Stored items

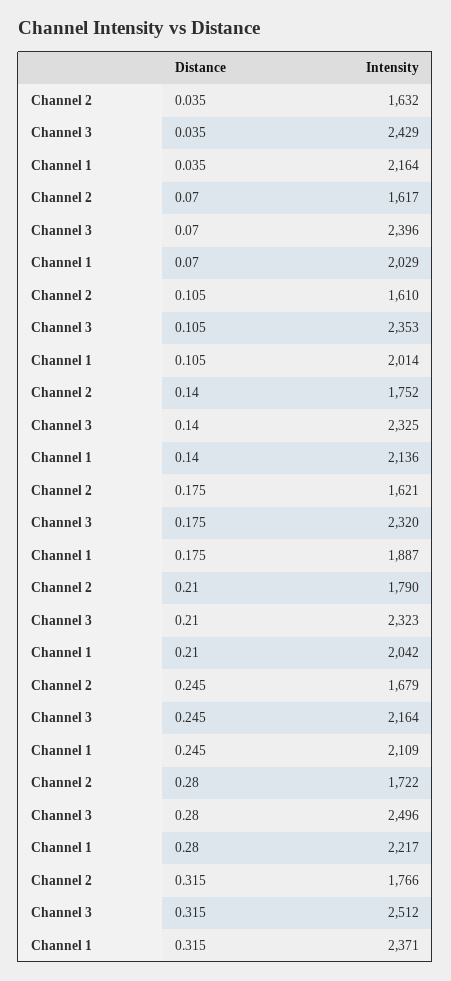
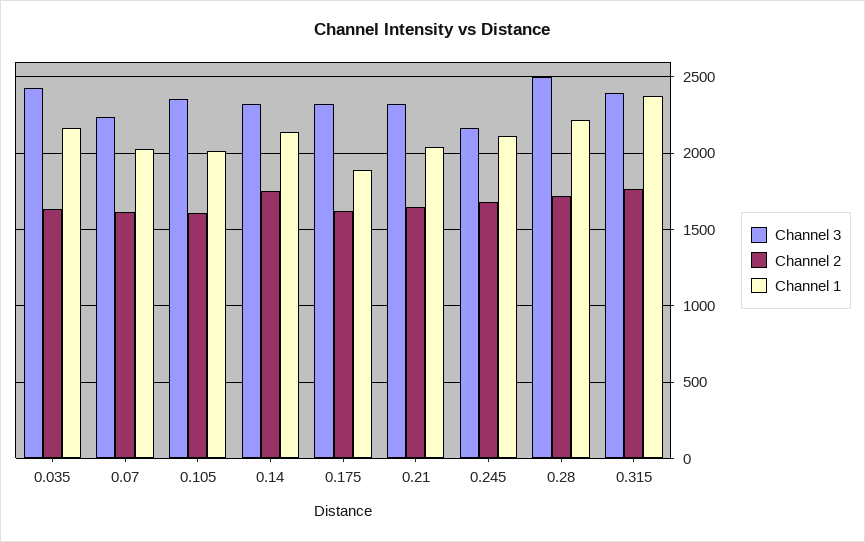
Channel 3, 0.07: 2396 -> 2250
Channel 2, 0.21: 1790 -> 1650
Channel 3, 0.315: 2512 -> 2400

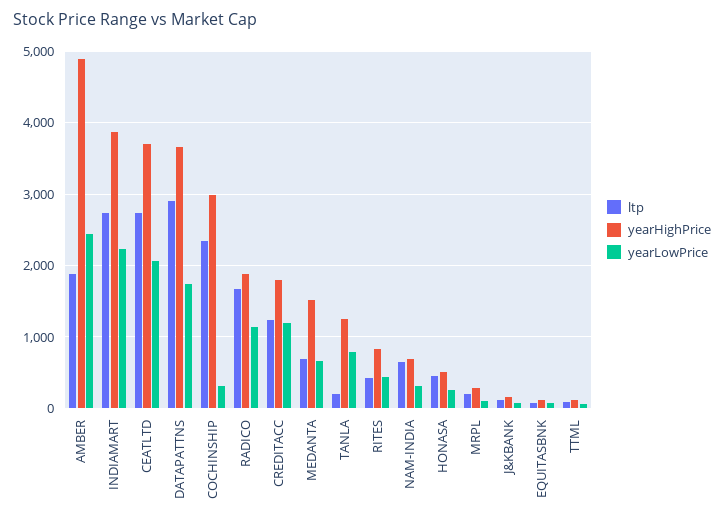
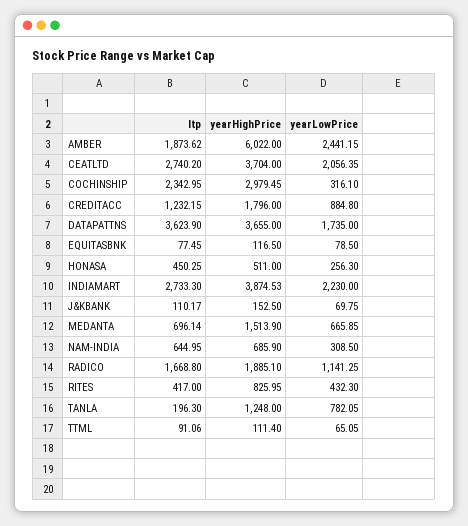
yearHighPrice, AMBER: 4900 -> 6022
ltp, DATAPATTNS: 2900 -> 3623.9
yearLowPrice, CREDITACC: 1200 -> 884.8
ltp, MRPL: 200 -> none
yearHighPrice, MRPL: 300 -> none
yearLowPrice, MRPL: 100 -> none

> _Exercise directions_
Please print the data above in its entirety, exactly, but without any picture.

> _Solution for this exercise_
Channel 3, 0.07: 2396 -> 2250
Channel 2, 0.21: 1790 -> 1650
Channel 3, 0.315: 2512 -> 2400

yearHighPrice, AMBER: 4900 -> 6022
ltp, DATAPATTNS: 2900 -> 3623.9
yearLowPrice, CREDITACC: 1200 -> 884.8
ltp, MRPL: 200 -> none
yearHighPrice, MRPL: 300 -> none
yearLowPrice, MRPL: 100 -> none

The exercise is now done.